The terms of the proposed exchange suggest another example of the failure to consider long-term repercussions that have so plagued recent Israeli policymaking. There is no question that the exchange would be a tremendous boost to the prestige of Hizbullah at a time that the organization is under pressure as a result of American threats against its two major patrons, Iran and Syria, and has itself been placed high on the United States’ list of terrorist organizations.
Hizbullah leader Sheikh Hassan Nasrallah will be able to portray himself has having extracted from Israel concessions on Palestinian prisoners that the Palestinians themselves were unable to win, and thereby build up his prestige in the Palestinian refugee camps and throughout the larger Arab world. The exchange will provide Hizbullah with an "incredible amount of legitimacy," terrorism expert Matthew Levitt told the Jerusalem Post’s Matthew Gutman. That is not something that Israel should undertake likely, given that Hizbullah, with an estimated thousand Katyushas aimed at Israel, is the most immediate external threat to Israel.
The hasty and abrupt Israeli pull-out from Lebanon in May 2000 has been cited repeatedly over the past three years by the Palestinians as proof that Israel cannot absorb any level of casualties and will respond by appeasing its enemies. That perception did much to embolden the Palestinians, and another Hizbullah success vis-à-vis Israel can only contribute further to disdain for Israel’s determination.
Even more directly, the high price that Israel is willing to pay for Elchanan Tannenbaum only increases the incentive to kidnap Jews and Israelis anywhere in the world. Tannenbaum himself was lured by Hizbullah while traveling in Europe.
Despite the very high priority halacha assigns to pidyon shevuim, the redemption of captives has always been limited by another consideration: the possibility that a high ransom will endanger other Jews by demonstrating that kidnapping Jews is a lucrative business. For that reason the Maharam Mi’Ruttenberg, one of the greatest of Rishonim, refused to allow himself to be ransomed and died in captivity.
That no price is too high from the point of view of Elchanan Tannenbaum’s family is perfectly understandable. But the government of Israel is charged with balancing the importance of rescuing any Jew taken as hostage against the likelihood that those efforts may strengthen and encourage our enemies and thereby endanger Jews around the world.
If there is a reason to hold Palestinian security prisoners in the first place, then release of hundreds of them has to be weighed very carefully, especially in light of the fact that the two most recent suicide bombings and the Rosh Hashanah eve terrorist attack of Negahot were all perpetrated by such recently released Palestinian prisoners.

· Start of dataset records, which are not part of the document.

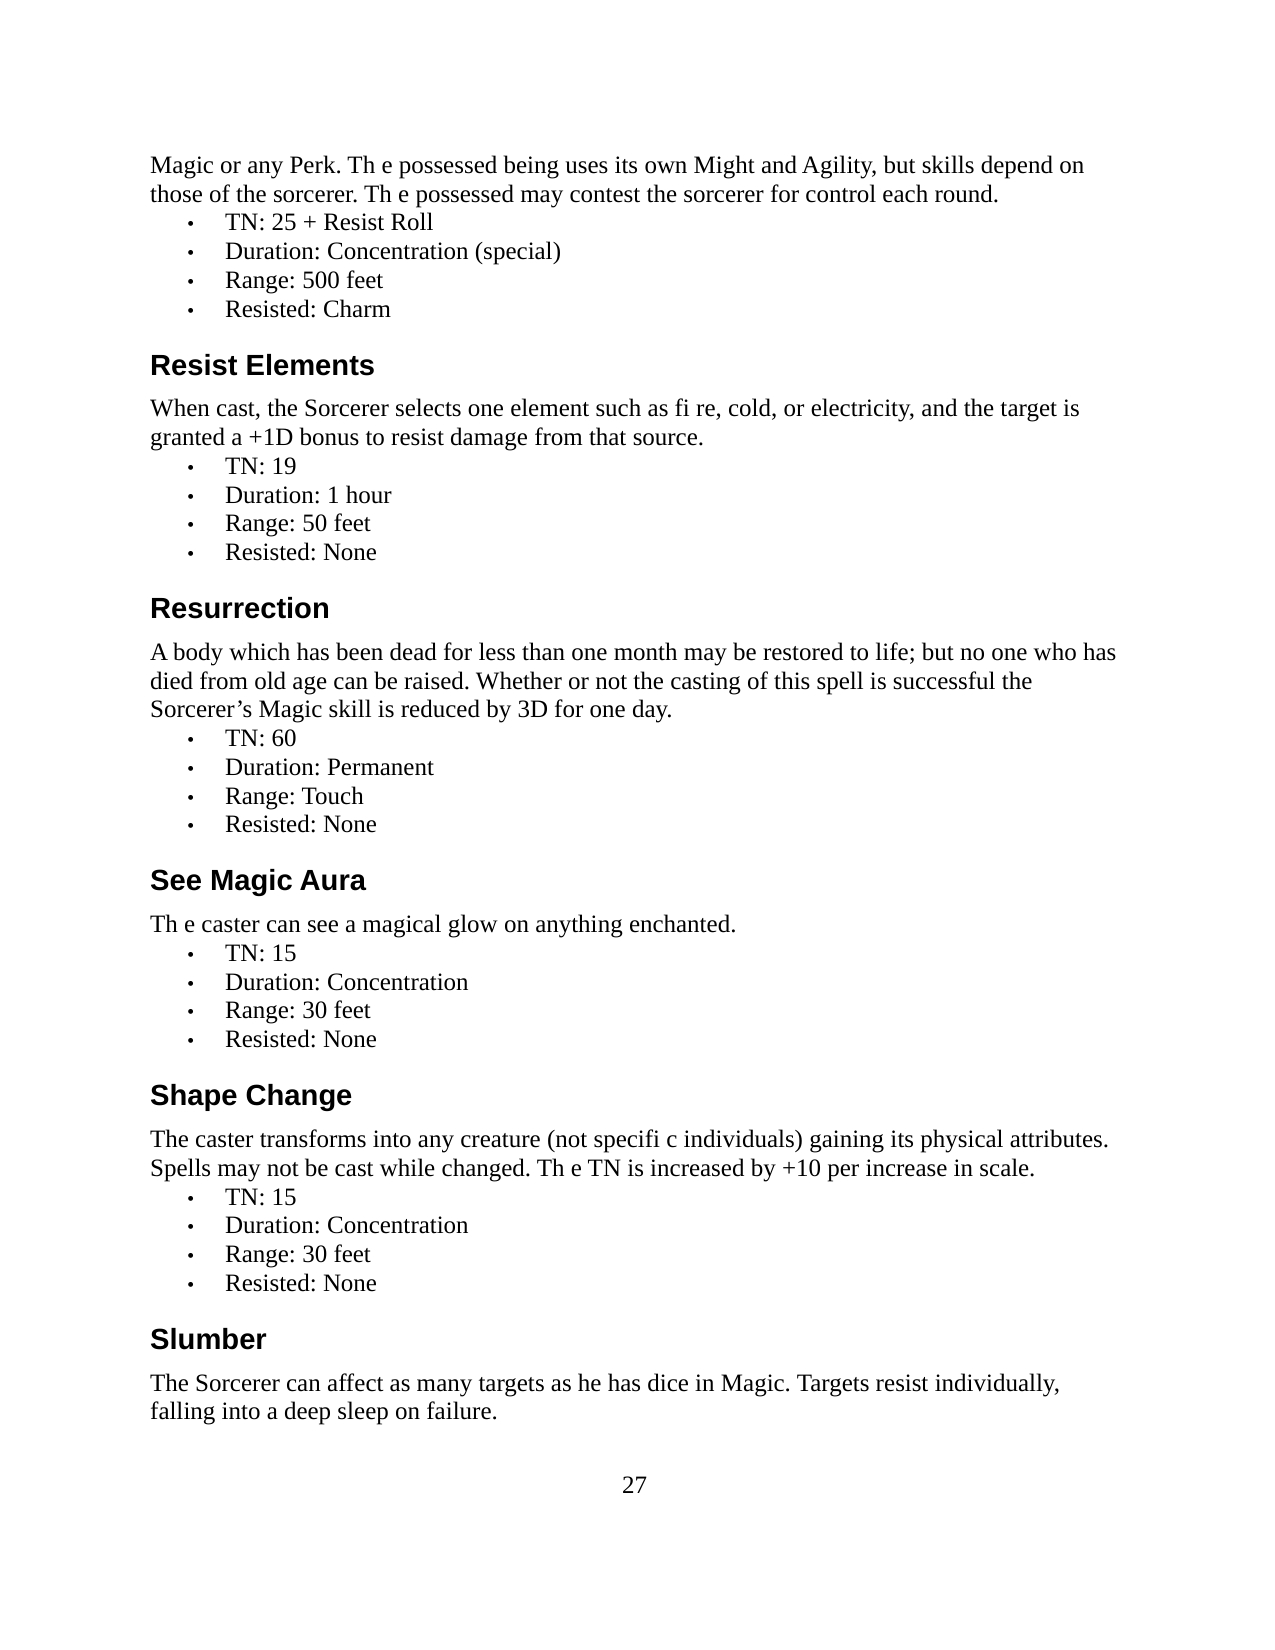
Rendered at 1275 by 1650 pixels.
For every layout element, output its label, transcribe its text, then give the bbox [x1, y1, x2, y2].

list Resisted: None [187, 1024, 1125, 1053]
list Range: 30 feet [187, 996, 1125, 1024]
list Resisted: Charm [187, 294, 1125, 322]
list TN: 15 [187, 1182, 1125, 1210]
list TN: 25 + Resist Roll [187, 207, 1125, 236]
list Resisted: None [187, 537, 1125, 566]
list Range: 30 feet [187, 1239, 1125, 1268]
list Resisted: None [187, 1268, 1125, 1297]
subtitle Resist Elements [150, 347, 1125, 381]
subtitle Shape Change [150, 1078, 1125, 1112]
subtitle Resurrection [150, 591, 1125, 624]
text When cast, the Sorcerer selects one element such as fi re, cold, or electricity, and the target is granted a +1D bonus to resist damage from that source. [150, 393, 1125, 451]
list Resisted: None [187, 809, 1125, 838]
list Duration: Permanent [187, 752, 1125, 781]
list Duration: Concentration [187, 967, 1125, 996]
list Duration: Concentration [187, 1210, 1125, 1239]
text The caster transforms into any creature (not specifi c individuals) gaining its physical attributes. Spells may not be cast while changed. Th e TN is increased by +10 per increase in scale. [150, 1124, 1125, 1182]
list Duration: 1 hour [187, 480, 1125, 508]
list Range: 50 feet [187, 508, 1125, 537]
list Range: 500 feet [187, 265, 1125, 294]
text Th e caster can see a magical glow on anything enchanted. [150, 909, 1125, 938]
text A body which has been dead for less than one month may be restored to life; but no one who has died from old age can be raised. Whether or not the casting of this spell is successful the Sorcerer’s Magic skill is reduced by 3D for one day. [150, 637, 1125, 723]
text The Sorcerer can affect as many targets as he has dice in Magic. Targets resist individually, falling into a deep sleep on failure. [150, 1368, 1125, 1425]
list Range: Touch [187, 781, 1125, 809]
list TN: 19 [187, 451, 1125, 480]
text Magic or any Perk. Th e possessed being uses its own Might and Agility, but skills depend on those of the sorcerer. Th e possessed may contest the sorcerer for control each round. [150, 150, 1125, 207]
subtitle Slumber [150, 1322, 1125, 1355]
list TN: 60 [187, 723, 1125, 752]
subtitle See Magic Aura [150, 863, 1125, 897]
list TN: 15 [187, 938, 1125, 967]
list Duration: Concentration (special) [187, 236, 1125, 265]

Finally, Israel’s obligation to Ron Arad, who was captured while in active military duty, and whom a government-appointed panel recently declared must be assumed to still be alive, is as great as that to more recent captives. Promises from Shiekh Nasrallah to seek evidence about his whereabouts as soon as the present exchange is consummated are worthless. Let him provide that information now.
As we as individuals use these days prior to Yom Kippur to try to break out of our established patterns of thought and behavior, let us hope that our leaders do so as well.